42 Assignment 3 (Guide)

  1. There are multiple ways to calculate the estimates. Below I show how to calculate the estimates using scalars, but you will get the same estimates if you used matrices.

  2. No example answer provided. The question is clear and easy to understand without needing any extra information or explanation. Please re-read the question and make sure you actually completed what was asked (e.g., write a 4-5 sentence description).

  3. A linear model that can be used to determine if the temperature in Manhattan has increased over a long time period using the data from question 2 is\[y_t=\beta_{0}+\beta_{1}t+\varepsilon_t,\]where \(y_t\) is the observed (recorded) temperature on day \(t\). The day, \(t\), is the days elapsed since January 1, 1883 (i.e., the first recorded date in the data set). Here, $t=0,1,2,…47639), however, the observed temperature is not available for only 32,539 of 47,639 days (i.e., there are 14,861 missing days of recorded temperature).
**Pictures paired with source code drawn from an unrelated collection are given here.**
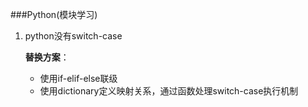 ###Python(模块学习)
1. python没有switch-case

      __替换方案__：
          
      * 使用if-elif-else联级
      * 使用dictionary定义映射关系，通过函数处理switch-case执行机制
      
   


      	
	
	

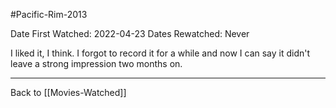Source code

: #Pacific-Rim-2013

Date First Watched:  2022-04-23
Dates Rewatched:  Never

I liked it, I think.  I forgot to record it for a while and now I can say it didn't leave a strong impression two months on.

---
Back to [[Movies-Watched]]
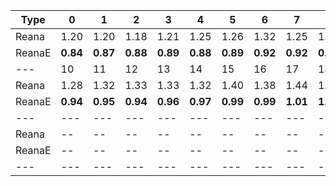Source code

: | Type | 0 | 1 | 2 | 3 | 4 | 5 | 6 | 7 | 8 | 9 |
|---|---|---|---|---|---|---|---|---|---|---|
| Reana | 1.20 | 1.20 | 1.18 | 1.21 | 1.25 | 1.26 | 1.32 | 1.25 | 1.30 | 1.28 |
| ReanaE | **0.84** | **0.87** | **0.88** | **0.89** | **0.88** | **0.89** | **0.92** | **0.92** | **0.93** | **0.92** |
| --- | 10 | 11 | 12 | 13 | 14 | 15 | 16 | 17 | 18 | 19 |
| Reana | 1.28 | 1.32 | 1.33 | 1.33 | 1.32 | 1.40 | 1.38 | 1.44 | 1.41 | 1.40 |
| ReanaE | **0.94** | **0.95** | **0.94** | **0.96** | **0.97** | **0.99** | **0.99** | **1.01** | **1.02** | **1.03** |
| --- | --- | --- | --- | --- | --- | --- | --- | --- | --- | --- |
| Reana | -- | -- | -- | -- | -- | -- | -- | -- | -- | -- |
| ReanaE | -- | -- | -- | -- | -- | -- | -- | -- | -- | -- |
|---|---|---|---|---|---|---|---|---|---|---|
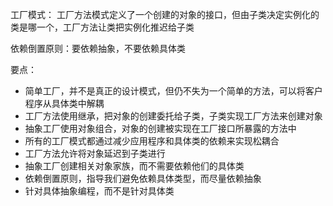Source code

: 工厂模式：
工厂方法模式定义了一个创建的对象的接口，但由子类决定实例化的类是哪一个，工厂方法让类把实例化推迟给子类

依赖倒置原则：要依赖抽象，不要依赖具体类

要点：
- 简单工厂，并不是真正的设计模式，但仍不失为一个简单的方法，可以将客户程序从具体类中解耦
- 工厂方法使用继承，把对象的创建委托给子类，子类实现工厂方法来创建对象
- 抽象工厂使用对象组合，对象的创建被实现在工厂接口所暴露的方法中
- 所有的工厂模式都通过减少应用程序和具体类的依赖来实现松耦合
- 工厂方法允许将对象延迟到子类进行
- 抽象工厂创建相关对象家族，而不需要依赖他们的具体类
- 依赖倒置原则，指导我们避免依赖具体类型，而尽量依赖抽象
- 针对具体抽象编程，而不是针对具体类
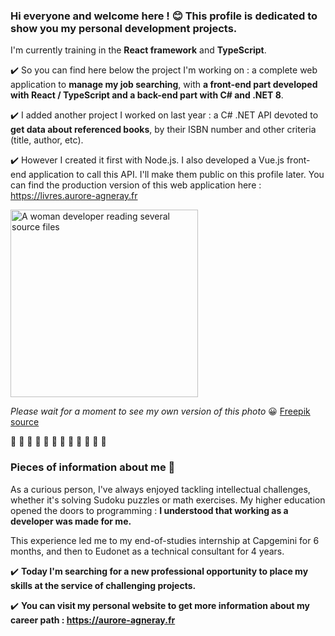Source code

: ### Hi everyone and welcome here ! 😊 This profile is dedicated to show you my personal development projects. 

I'm currently training in the **React framework** and **TypeScript**. 

:heavy_check_mark: So you can find here below the project I'm working on : a complete web application to **manage my job searching**, with **a front-end part developed with React / TypeScript and a back-end part with C# and .NET 8**.

:heavy_check_mark: I added another project I worked on last year : a C# .NET API devoted to **get data about referenced books**, by their ISBN number and other criteria (title, author, etc). 

:heavy_check_mark: However I created it first with Node.js. I also developed a Vue.js front-end application to call this API. I'll make them public on this profile later. You can find the production version of this web application here : https://livres.aurore-agneray.fr

<img src="https://img.freepik.com/photos-gratuite/concept-collage-html-css-personne_23-2150062008.jpg?t=st=1745240830~exp=1745244430~hmac=86fd9bb3ab38c406439c8f6777675f080c9c702a3bf3a436115f9661dd2e35b4&w=996" alt="A woman developer reading several source files" height="300px">

*Please wait for a moment to see my own version of this photo* 😀 <a href="https://fr.freepik.com/photos-gratuite/concept-collage-html-css-personne_36295457.htm#fromView=keyword&page=1&position=1&uuid=c9947772-a874-47e9-a1fd-91d9b282242e&query=Informatique">Freepik source</a>

🔸 🔸 🔸 🔸 🔸 🔸 🔸 🔸 🔸 🔸 🔸 🔸

### Pieces of information about me 🙂

As a curious person, I've always enjoyed tackling intellectual challenges, whether it's solving Sudoku puzzles or math exercises.
My higher education opened the doors to programming : **I understood that working as a developer was made for me.**

This experience led me to my end-of-studies internship at Capgemini for 6 months, and then to Eudonet as a technical consultant for 4 years.

:heavy_check_mark: **Today I'm searching for a new professional opportunity to place my skills at the service of challenging projects.**

:heavy_check_mark: **You can visit my personal website to get more information about my career path : https://aurore-agneray.fr**
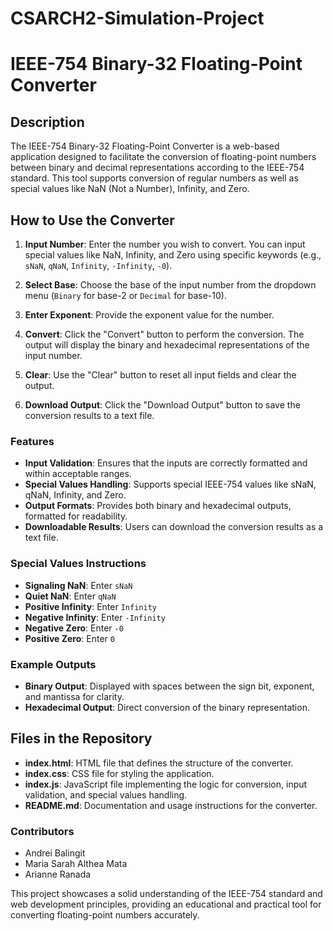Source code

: # CSARCH2-Simulation-Project
# IEEE-754 Binary-32 Floating-Point Converter

## Description
The IEEE-754 Binary-32 Floating-Point Converter is a web-based application designed to facilitate the conversion of floating-point numbers between binary and decimal representations according to the IEEE-754 standard. This tool supports conversion of regular numbers as well as special values like NaN (Not a Number), Infinity, and Zero. 

## How to Use the Converter

1. **Input Number**: Enter the number you wish to convert. You can input special values like NaN, Infinity, and Zero using specific keywords (e.g., `sNaN`, `qNaN`, `Infinity`, `-Infinity`, `-0`).

2. **Select Base**: Choose the base of the input number from the dropdown menu (`Binary` for base-2 or `Decimal` for base-10).

3. **Enter Exponent**: Provide the exponent value for the number.

4. **Convert**: Click the "Convert" button to perform the conversion. The output will display the binary and hexadecimal representations of the input number.

5. **Clear**: Use the "Clear" button to reset all input fields and clear the output.

6. **Download Output**: Click the "Download Output" button to save the conversion results to a text file.

### Features
- **Input Validation**: Ensures that the inputs are correctly formatted and within acceptable ranges.
- **Special Values Handling**: Supports special IEEE-754 values like sNaN, qNaN, Infinity, and Zero.
- **Output Formats**: Provides both binary and hexadecimal outputs, formatted for readability.
- **Downloadable Results**: Users can download the conversion results as a text file.

### Special Values Instructions
- **Signaling NaN**: Enter `sNaN`
- **Quiet NaN**: Enter `qNaN`
- **Positive Infinity**: Enter `Infinity`
- **Negative Infinity**: Enter `-Infinity`
- **Negative Zero**: Enter `-0`
- **Positive Zero**: Enter `0`

### Example Outputs
- **Binary Output**: Displayed with spaces between the sign bit, exponent, and mantissa for clarity.
- **Hexadecimal Output**: Direct conversion of the binary representation.

## Files in the Repository
- **index.html**: HTML file that defines the structure of the converter.
- **index.css**: CSS file for styling the application.
- **index.js**: JavaScript file implementing the logic for conversion, input validation, and special values handling.
- **README.md**: Documentation and usage instructions for the converter.

### Contributors
- Andrei Balingit
- Maria Sarah Althea Mata
- Arianne Ranada

This project showcases a solid understanding of the IEEE-754 standard and web development principles, providing an educational and practical tool for converting floating-point numbers accurately.
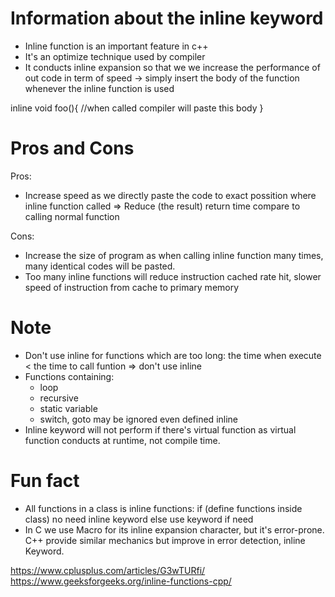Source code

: # Information about the inline keyword
- Inline function is an important feature in c++
- It's an optimize technique used by compiler
- It conducts inline expansion so that we we increase the performance of out code in term of speed -> simply insert the body of the function whenever the inline function is used

inline void foo(){
    //when called compiler will paste this body
    }

# Pros and Cons
Pros: 
- Increase speed as we directly paste the code to exact possition where inline function called => Reduce (the result) return time compare to calling normal function

Cons:
- Increase the size of program as when calling inline function many times, many identical codes will be pasted.
- Too many inline functions will reduce instruction cached rate hit, slower speed of instruction from cache to primary memory

# Note
- Don't use inline for functions which are too long: the time when execute < the time to call funtion => don't use inline
- Functions containing:
    + loop
    + recursive
    + static variable
    + switch, goto
    may be ignored even defined inline
- Inline keyword will not perform if there's virtual function as virtual function conducts at runtime, not compile time.

# Fun fact
- All functions in a class is inline functions:
    if (define functions inside class)
        no need inline keyword
    else 
        use keyword if need
- In C we use Macro for its inline expansion character, but it's error-prone. C++ provide similar mechanics but improve in error detection, inline Keyword.


https://www.cplusplus.com/articles/G3wTURfi/
https://www.geeksforgeeks.org/inline-functions-cpp/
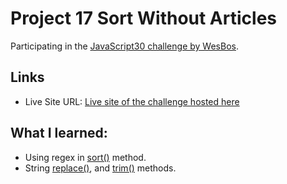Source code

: # Project 17 Sort Without Articles

Participating in the [JavaScript30 challenge by WesBos](https://javascript30.com/).

## Links

- Live Site URL: [Live site of the challenge hosted here](https://junayedrahaman50.github.io/JavaScript30/17-Sort-Without-Articles/)

## What I learned:

- Using regex in [sort()](https://developer.mozilla.org/en-US/docs/Web/JavaScript/Reference/Global_Objects/Array/sort) method.
- String [replace()](https://developer.mozilla.org/en-US/docs/Web/JavaScript/Reference/Global_Objects/String/replace), and [trim()](https://developer.mozilla.org/en-US/docs/Web/JavaScript/Reference/Global_Objects/String/trim) methods.
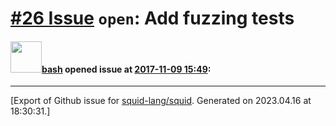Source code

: # [\#26 Issue](https://github.com/squid-lang/squid/issues/26) `open`: Add fuzzing tests

#### <img src="https://avatars.githubusercontent.com/u/4602612?u=15d59e17f4d269bcb853540b70baf7c5b3607241&v=4" width="50">[bash](https://github.com/bash) opened issue at [2017-11-09 15:49](https://github.com/squid-lang/squid/issues/26):






-------------------------------------------------------------------------------



[Export of Github issue for [squid-lang/squid](https://github.com/squid-lang/squid). Generated on 2023.04.16 at 18:30:31.]
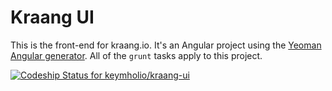Kraang UI
=========

This is the front-end for kraang.io. It's an Angular project using the [Yeoman Angular generator](https://github.com/yeoman/generator-angular). All of the `grunt` tasks apply to this project.

[ ![Codeship Status for keymholio/kraang-ui](https://codeship.io/projects/7fd40fb0-260a-0132-ce11-5220aac52c67/status)](https://codeship.io/projects/37322)
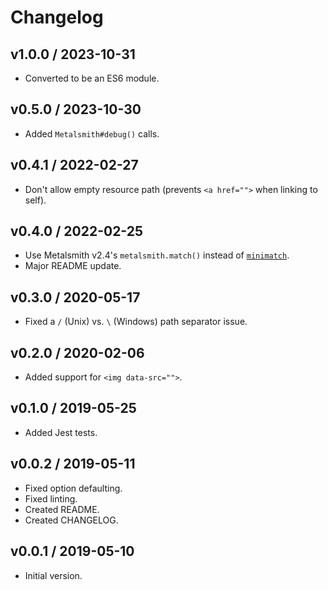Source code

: # Changelog

## v1.0.0 / 2023-10-31

- Converted to be an ES6 module.

## v0.5.0 / 2023-10-30

- Added `Metalsmith#debug()` calls.

## v0.4.1 / 2022-02-27

- Don't allow empty resource path (prevents `<a href="">` when linking to self).

## v0.4.0 / 2022-02-25

- Use Metalsmith v2.4's `metalsmith.match()` instead of [`minimatch`](https://www.npmjs.com/package/minimatch).
- Major README update.

## v0.3.0 / 2020-05-17

- Fixed a `` / `` (Unix) vs. `` \ `` (Windows) path separator issue.

## v0.2.0 / 2020-02-06

- Added support for `<img data-src="">`.

## v0.1.0 / 2019-05-25

- Added Jest tests.

## v0.0.2 / 2019-05-11

- Fixed option defaulting.
- Fixed linting.
- Created README.
- Created CHANGELOG.

## v0.0.1 / 2019-05-10

- Initial version.
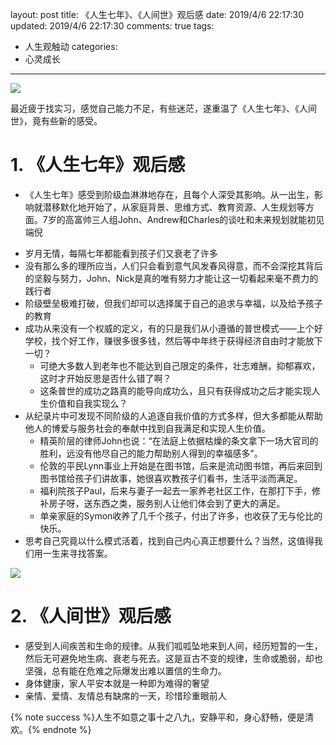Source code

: layout: post
title: 《人生七年》、《人间世》观后感
date: 2019/4/6 22:17:30
updated: 2019/4/6 22:17:30
comments: true
tags:
- 人生观触动
categories:
- 心灵成长

---
<img src="../../../../uploads/AfterWatch7upAndRenJianShi.jpg" class="full-image" />

最近疲于找实习，感觉自己能力不足，有些迷茫，遂重温了《人生七年》、《人间世》，竟有些新的感受。

# 1. 《人生七年》观后感

- 《人生七年》感受到阶级血淋淋地存在，且每个人深受其影响。从一出生，影响就潜移默化地开始了，从家庭背景、思维方式、教育资源、人生规划等方面。7岁的高富帅三人组John、Andrew和Charles的谈吐和未来规划就能初见端倪

<!-- more -->

- 岁月无情，每隔七年都能看到孩子们又衰老了许多
- 没有那么多的理所应当，人们只会看到意气风发春风得意，而不会深挖其背后的坚毅与努力，John、Nick是真的唯有努力才能让这一切看起来毫不费力的践行者
- 阶级壁垒极难打破，但我们却可以选择属于自己的追求与幸福，以及给予孩子的教育
- 成功从来没有一个权威的定义，有的只是我们从小遵循的普世模式——上个好学校，找个好工作，赚很多很多钱，然后等中年终于获得经济自由时才能放下一切？
  - 可绝大多数人到老年也不能达到自己限定的条件，壮志难酬，抑郁寡欢，这时才开始反思是否什么错了啊？
  - 这条普世的成功之路真的能导向成功么，且只有获得成功之后才能实现人生价值和自我实现么？
- 从纪录片中可发现不同阶级的人追逐自我价值的方式多样，但大多都能从帮助他人的博爱与服务社会的奉献中找到自我满足和实现人生价值。
  - 精英阶层的律师John也说：“在法庭上依据枯燥的条文拿下一场大官司的胜利，远没有他尽自己的能力帮助别人得到的幸福感多”。
  - 伦敦的平民Lynn事业上开始是在图书馆，后来是流动图书馆，再后来回到图书馆给孩子们讲故事，她很喜欢教孩子们看书，生活平淡而满足。
  - 福利院孩子Paul，后来与妻子一起去一家养老社区工作，在那打下手，修补房子呀，送东西之类，服务别人让他们体会到了更大的满足。
  - 单亲家庭的Symon收养了几千个孩子，付出了许多，也收获了无与伦比的快乐。
- 思考自己究竟以什么模式活着，找到自己内心真正想要什么？当然，这值得我们用一生来寻找答案。

<img src="../../../../uploads/RenJianShiNewLife.jpg" class="full-image" />

# 2. 《人间世》观后感

- 感受到人间疾苦和生命的规律。从我们呱呱坠地来到人间，经历短暂的一生，然后无可避免地生病、衰老与死去。这是亘古不变的规律，生命或脆弱，却也坚强，总有能在危难之际爆发出难以置信的生命力。
- 身体健康，家人平安本就是一种即为难得的奢望
- 亲情、爱情、友情总有缺席的一天，珍惜珍重眼前人

{% note success %}人生不如意之事十之八九，安静平和，身心舒畅，便是清欢。{% endnote %}
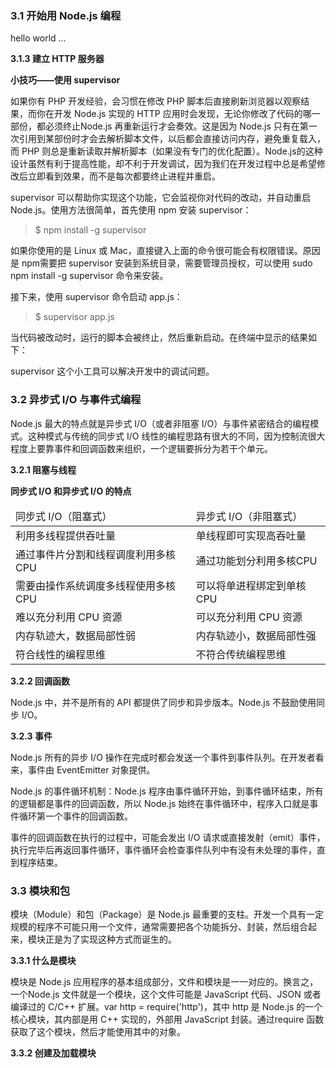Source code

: <h3>3.1 开始用 Node.js 编程</h3>

hello world ...


<b>3.1.3 建立 HTTP 服务器</b>

<b>小技巧——使用 supervisor</b>

如果你有 PHP 开发经验，会习惯在修改 PHP 脚本后直接刷新浏览器以观察结果，而你在开发 Node.js 实现的 HTTP 应用时会发现，无论你修改了代码的哪一部份，都必须终止Node.js 再重新运行才会奏效。这是因为 Node.js 只有在第一次引用到某部份时才会去解析脚本文件，以后都会直接访问内存，避免重复载入，而 PHP 则总是重新读取并解析脚本（如果没有专门的优化配置）。Node.js的这种设计虽然有利于提高性能，却不利于开发调试，因为我们在开发过程中总是希望修改后立即看到效果，而不是每次都要终止进程并重启。

supervisor 可以帮助你实现这个功能，它会监视你对代码的改动，并自动重启 Node.js。使用方法很简单，首先使用 npm 安装 supervisor：

>$ npm install -g supervisor

如果你使用的是 Linux 或 Mac，直接键入上面的命令很可能会有权限错误。原因是 npm需要把 supervisor 安装到系统目录，需要管理员授权，可以使用 sudo npm install -g supervisor 命令来安装。

接下来，使用 supervisor 命令启动 app.js：

>$ supervisor app.js

当代码被改动时，运行的脚本会被终止，然后重新启动。在终端中显示的结果如下：

supervisor 这个小工具可以解决开发中的调试问题。


<h3>3.2 异步式 I/O 与事件式编程</h3>

Node.js 最大的特点就是异步式 I/O（或者非阻塞 I/O）与事件紧密结合的编程模式。这种模式与传统的同步式 I/O 线性的编程思路有很大的不同，因为控制流很大程度上要靠事件和回调函数来组织，一个逻辑要拆分为若干个单元。

<b>3.2.1 阻塞与线程</b>

<b>同步式 I/O 和异步式 I/O 的特点</b>

<table>
    <thead>
    <tr>
        <td>同步式 I/O（阻塞式）</td>
        <td>异步式 I/O（非阻塞式）</td>
    </tr>
    </thead>
    <tbody>
    <tr>
    	<td>利用多线程提供吞吐量</td>
    	<td>单线程即可实现高吞吐量</td>
	</tr>
	<tr>
		<td>通过事件片分割和线程调度利用多核CPU</td>
		<td>通过功能划分利用多核CPU</td>
	</tr>
	<tr>
		<td>需要由操作系统调度多线程使用多核 CPU</td>
		<td>可以将单进程绑定到单核 CPU</td>
	</tr>
	<tr>
		<td>难以充分利用 CPU 资源</td>
		<td>可以充分利用 CPU 资源</td>
	</tr>
	<tr>
		<td>内存轨迹大，数据局部性弱</td>
		<td>内存轨迹小，数据局部性强</td>
	</tr>
	<tr>
		<td>符合线性的编程思维</td>
		<td>不符合传统编程思维</td>
	</tr>
	</tbody>
</table>

<b>3.2.2 回调函数</b>

Node.js 中，并不是所有的 API 都提供了同步和异步版本。Node.js 不鼓励使用同步 I/O。

<b>3.2.3 事件</b>

Node.js 所有的异步 I/O 操作在完成时都会发送一个事件到事件队列。在开发者看来，事件由 EventEmitter 对象提供。

Node.js 的事件循环机制：Node.js 程序由事件循环开始，到事件循环结束，所有的逻辑都是事件的回调函数，所以 Node.js 始终在事件循环中，程序入口就是事件循环第一个事件的回调函数。

事件的回调函数在执行的过程中，可能会发出 I/O 请求或直接发射（emit）事件，执行完毕后再返回事件循环，事件循环会检查事件队列中有没有未处理的事件，直到程序结束。


<h3>3.3 模块和包</h3>

模块（Module）和包（Package）是 Node.js 最重要的支柱。开发一个具有一定规模的程序不可能只用一个文件，通常需要把各个功能拆分、封装，然后组合起来，模块正是为了实现这种方式而诞生的。

<b>3.3.1 什么是模块</b>

模块是 Node.js 应用程序的基本组成部分，文件和模块是一一对应的。换言之，一个Node.js 文件就是一个模块，这个文件可能是 JavaScript 代码、JSON 或者编译过的 C/C++ 扩展。var http = require('http')，其中 http 是 Node.js 的一个核心模块，其内部是用 C++ 实现的，外部用 JavaScript 封装。通过require 函数获取了这个模块，然后才能使用其中的对象。

<b>3.3.2 创建及加载模块</b>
The \(\beta_{0}\) is the intercept terms, which can be interpreted as the expected temperature on day 0. The \(\beta_{1}\) is the slope and can be interpreted as the rate of change in the expected temperature on a daily time scale. Finally, the \(\varepsilon_t\) is the error term and accounts for variability in temperature that is not explained by the mathematical part of the model (i.e., \(\beta_{0}+\beta_{1}t)\)

  4. See R code below. I choose to use the squared error (L2) loss function.

library(lubridate)
## 
## Attaching package: 'lubridate'
## The following objects are masked from 'package:base':
## 
##     date, intersect, setdiff, union
url <- "https://www.dropbox.com/s/asw6gtq7pp1h0bx/manhattan_temp_data.csv?dl=1"
df.temp <- read.csv(url)
df.temp$DATE <- ymd(df.temp$DATE)
df.temp$days <- df.temp$DATE - min(df.temp$DATE)

m1 <- lm(TOBS~days,data=df.temp)
beta0.hat <- coef(m1)[1]
beta1.hat <- coef(m1)[2]
beta0.hat
## (Intercept) 
##    46.42983
beta1.hat
##         days 
## 0.0001902842
  1. Estimates of \(\beta_0\) and \(\beta_1\) are the same as question 4.
y <- as.numeric(df.temp$TOBS)
x <- as.numeric(df.temp$days)
x <- x[-which(is.na(y)==TRUE)]
y <- y[-which(is.na(y)==TRUE)]

optim(par=c(0,0),method = c("Nelder-Mead"),fn=function(beta){sum(abs(y-(beta[1]+beta[2]*x)))})
## $par
## [1] 4.218326e+01 3.373865e-04
## 
## $value
## [1] 623903.9
## 
## $counts
## function gradient 
##      125       NA 
## 
## $convergence
## [1] 0
## 
## $message
## NULL
plot(df.temp$days,df.temp$TOBS,xlab="Days since Jan. 1 1893",ylab="Temperature",ylim=c(-20,120))
abline(a=46.42983,b=0.0001902842,col="red",lwd=3)
abline(a=42.18326,b=0.0003373865,col="gold",lwd=3,lty=2)
legend(0,100,legend=c("Least squares (L2)","Least absolute value (L1)"), col=c("red","gold"),pch=20)

(d)

#Calculate number of days between 1/1/2050 and 1/1/1883.
ymd("2050-1-1") - min(df.temp$DATE)     
## Time difference of 57343 days
# Expected temperature using Least squares (L2)
46.42983+0.0001902842*57343
## [1] 57.3413
# # Expected temperature using Least absolute value (L1)
42.18326+0.0003373865*57343
## [1] 61.53001
  1. All linear models used in this assignment related to the temperature data used a loss function approach for estimation. The loss function approach enables the estimation of parameters (e.g., slopes and intercepts) that can be used to make predictions (e.g., the expected temperature in 2050). All of these estimates and prediction are single number (i.e., point estimates/predictions) and therefore do not use the concept of probabilistic thinking. We would need to make additional assumptions (e.g., error term in normally distributed) to obtain uncertainty quantification (e.g., confidence intervals and predictions intervals) that would enable the use of probabilistic thinking.